The milers, competing thousands of miles apart, kept up with one another in press accounts and movie theater newsreels. Every time Bannister, Santee or Landy stepped onto the cinder tracks of the day, the crowds were sure they’d see their countryman be the first under four minutes.
When Bannister was the first to do it, the stadium announcer’s voice was drowned by the roar of the crowd when he began to give the time “Three minutes … “
I didn’t matter what the seconds were. Bannister was under four minutes.
By the time I ran the half mile in high school, a Kansas runner, Jim Ryun, was about to become the first high school boy to break four minutes. He did it in 1964, running six-tenths of a second faster than Bannister’s first sub four minute mile.
By 1969, the best mile by a Louisiana high school runner was 4:08.4, barely 8 seconds more than Bannister’s amazing mile.
The 1960s were a golden time for middle distance in Louisiana. Robert Cavanaugh at Class AA Pineville ran a 48.5-second, 440-yard dash in 1962. I loved watching Cavanaugh run. He finished as fast as he started.
Larry Beebe at West Monroe ran a 1:53.3 880-yard dash in 1966. Bobby Sahugue of Redemptorist ran the 4:08.4 mile in 1969. The time would have put the high school miler in Bannister’s class in the early 1950s.
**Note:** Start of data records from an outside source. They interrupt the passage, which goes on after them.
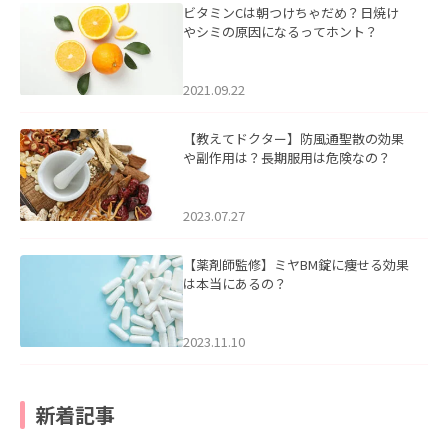
ビタミンCは朝つけちゃだめ？日焼け
やシミの原因になるってホント？
2021.09.22
【教えてドクター】防風通聖散の効果
や副作用は？長期服用は危険なの？
2023.07.27
【薬剤師監修】ミヤBM錠に痩せる効果
は本当にあるの？
2023.11.10
新着記事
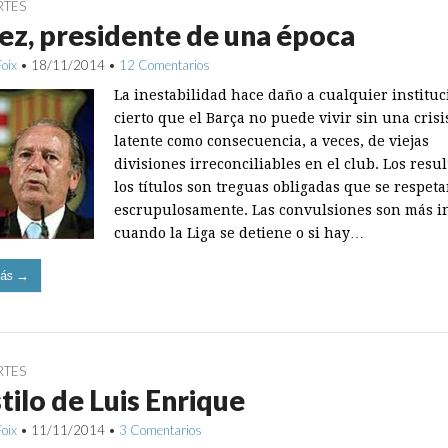
RTES
z, presidente de una época
Foix
•
18/11/2014
•
12 Comentarios
La inestabilidad hace daño a cualquier instituc
cierto que el Barça no puede vivir sin una crisi
latente como consecuencia, a veces, de viejas
divisiones irreconciliables en el club. Los resu
los títulos son treguas obligadas que se respet
escrupulosamente. Las convulsiones son más i
cuando la Liga se detiene o si hay…
ás →
RTES
stilo de Luis Enrique
Foix
•
11/11/2014
•
3 Comentarios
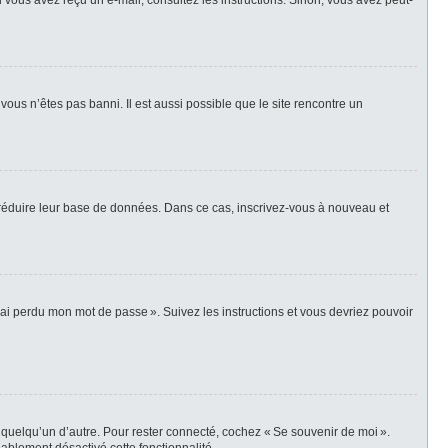
i vous avez reçu un e-mail, consultez les instructions. Sinon, vous avez peut-
vous n’êtes pas banni. Il est aussi possible que le site rencontre un
r réduire leur base de données. Dans ce cas, inscrivez-vous à nouveau et
’ai perdu mon mot de passe ». Suivez les instructions et vous devriez pouvoir
 quelqu’un d’autre. Pour rester connecté, cochez « Se souvenir de moi ».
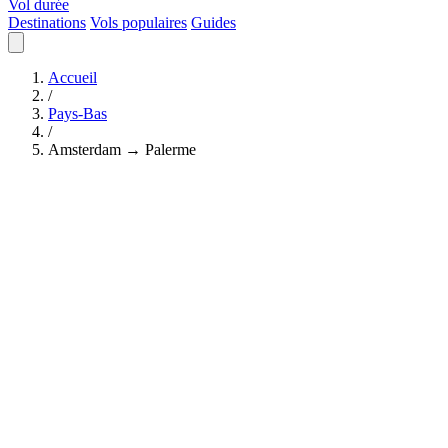
Vol durée
Destinations
Vols populaires
Guides
Accueil
/
Pays-Bas
/
Amsterdam → Palerme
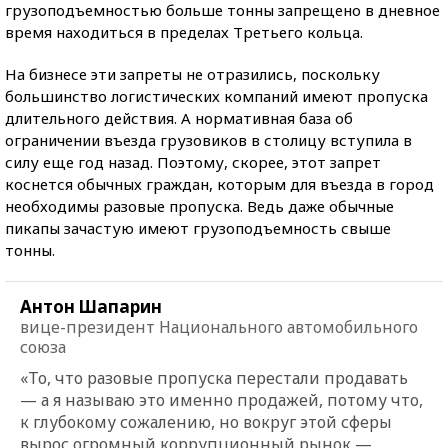
грузоподъемностью больше тонны запрещено в дневное
время находиться в пределах Третьего кольца.
На бизнесе эти запреты не отразились, поскольку
большинство логистических компаний имеют пропуска
длительного действия. А нормативная база об
ограничении въезда грузовиков в столицу вступила в
силу еще год назад. Поэтому, скорее, этот запрет
коснется обычных граждан, которым для въезда в город
необходимы разовые пропуска. Ведь даже обычные
пикапы зачастую имеют грузоподъемность свыше
тонны.
Антон Шапарин
вице-президент Национального автомобильного
союза
«То, что разовые пропуска перестали продавать
— а я называю это именно продажей, потому что,
к глубокому сожалению, но вокруг этой сферы
вырос огромный коррупционный рынок —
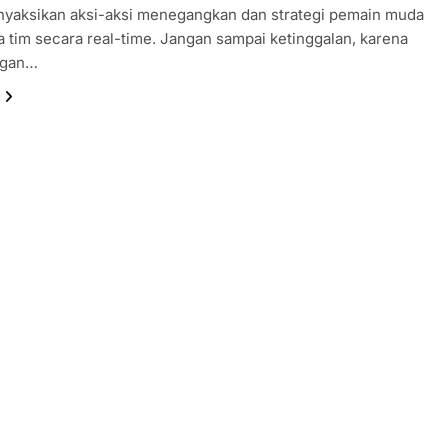
nyaksikan aksi-aksi menegangkan dan strategi pemain muda
a tim secara real-time. Jangan sampai ketinggalan, karena
ngan…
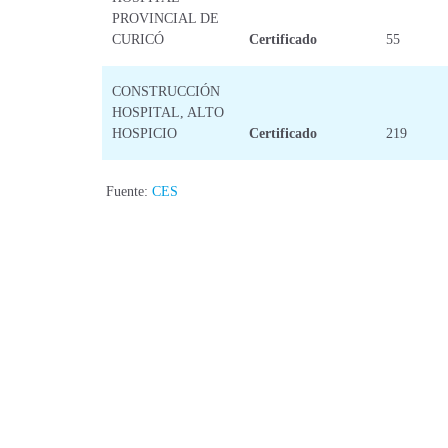
PROVINCIAL DE
CURICÓ
Certificado
55
CONSTRUCCIÓN
HOSPITAL, ALTO
HOSPICIO
Certificado
219
Fuente:
CES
Improved nutrition and interval training, running a series of shorter distances to build speed in longer races, have improved times across the board, but Louisiana high school middle distance times from the 1960s have held up well.
We know now that the fastest among us, especially sprinters, have “fast twitch” muscles. Research suggests that runners may build speed in training, but sprinters and distance runners with fast finishing kicks are born not made.
Not especially gifted runners can be competitive if they’re willing to train hard and endure the pain.
Finishing “The Perfect Mile” the other night, I felt the good burn of air in my lungs on a brisk autumn afternoon. I’ll never run a near two-minute 880 again. Nor will I forget the marvelous feeling of doing it.